The following data is saved in the settings:

* ``init_t``: the time at which to start the simulation
* ``end_simulation={"t", "elapsed_time", "step", "ode_step"}``

    * ``t``: time at which to end the simulation
    * ``elapsed_time``: real-life time elapsed at which to end the simulation
    * ``step``: saved step N at which to end the simulation
    * ``ode_step``: number of ode steps at which to end the simulation

* ``N_steps``: number of saved sters since the start
* ``N_ode_steps``: number of performed ode steps since the start
* ``l_params, D, fields_name, simu_params``: same as set in Solver()
* ``solver_params``: same as set in Solver.solve

Simulation source
*****************

The source used to run the simulation is saved as ``source.py``. The goal is to remember a long time after we have run the simulation what was the exact code used (forcing, initial conditions, ...). For the same human-readability reason as above, we don't put it in ``output.h5``.

Treatment computations
**********************

The computed quantities from the treatment of the simulation are saved in ``drawables.npy``. The goal is to be able to reuse them without recomputing if we want to plot the same data a different way. As they also contain nested structures of arbitrary length, it is unpractical to save them in ``output.h5``.

Treatment outputs
*****************

Most treatment functions save an image of their plot.

Backups
*******

Both ``output.h5`` and ``settings.json`` are frequently written to. As a result, there is a significant risk of data corruption if the process is killed while writing. To avoid this risk, a backup of each file ``output_bk.h5`` and ``settings_bk.json`` is saved. Once the main file has been written to and closed, we update the backup. When reading either file, if we fail to read the main one, we fall back on the backup.

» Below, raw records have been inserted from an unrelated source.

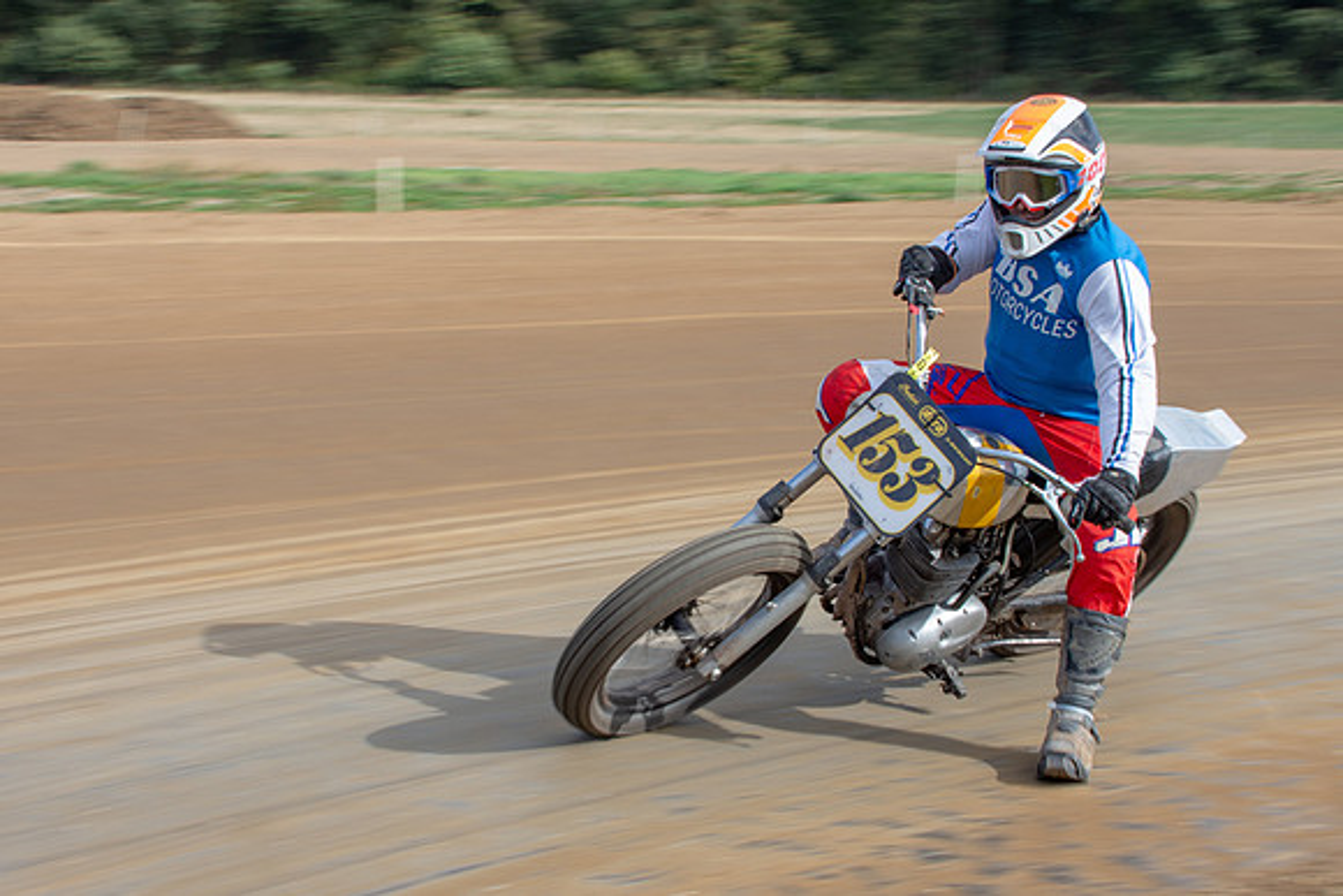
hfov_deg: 29.3
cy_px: 433
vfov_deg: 19.8
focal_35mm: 69
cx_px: 637
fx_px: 2573
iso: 100
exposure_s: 1/125
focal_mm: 35
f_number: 10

*Downside*: Now that we save all the outputs as a big file, the backup file takes a significant space, effectively doubling the disk space of the simulations. The solution is to prune the backup files once the simulation is finished. A python tool to automatically prune a directory recursively is planned in issue #31.

Old format
##########

*Gitlab commit: 9de8071cd20936f8a2c0839f91fa63272eff66aa*

.. warning:: This save format is still supported in 2.x, but may be discontinued in a future version

Each time step is saved in a separate ``.npz`` file. Each file contains a dict with keys ``{fields, t, N_points, k_min, elapsed_time, k0, ...}`` (same meaning as above).

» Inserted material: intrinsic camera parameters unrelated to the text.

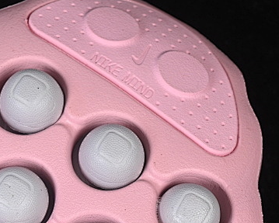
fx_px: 1750
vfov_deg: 7.3
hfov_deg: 9.1
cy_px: 244
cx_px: 29
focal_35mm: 212
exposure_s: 1/80
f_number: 7.1
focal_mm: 50
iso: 160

*Downside*: This creates a lot of small files, which is a pain when moving, deleting, listing etc.

Older format
############

*Gitlab commit: 86a41d9d99e26b2c3bebcce7ff15c2ccb0f521c5*

.. warning:: This save format is still supported in 2.x, but may be discontinued in a future version

Each time step is saved in a separate ``.npz`` file. Each file contains a dict with keys ``{arr_0, arr_1, ...}`` which are then remapped onto ``{fields, t, N_points, k_min, elapsed_time, k0, ...}`` (same meaning as above).

Downside: The load/save order of the arrays is important. We can't add arbitrary data to the save.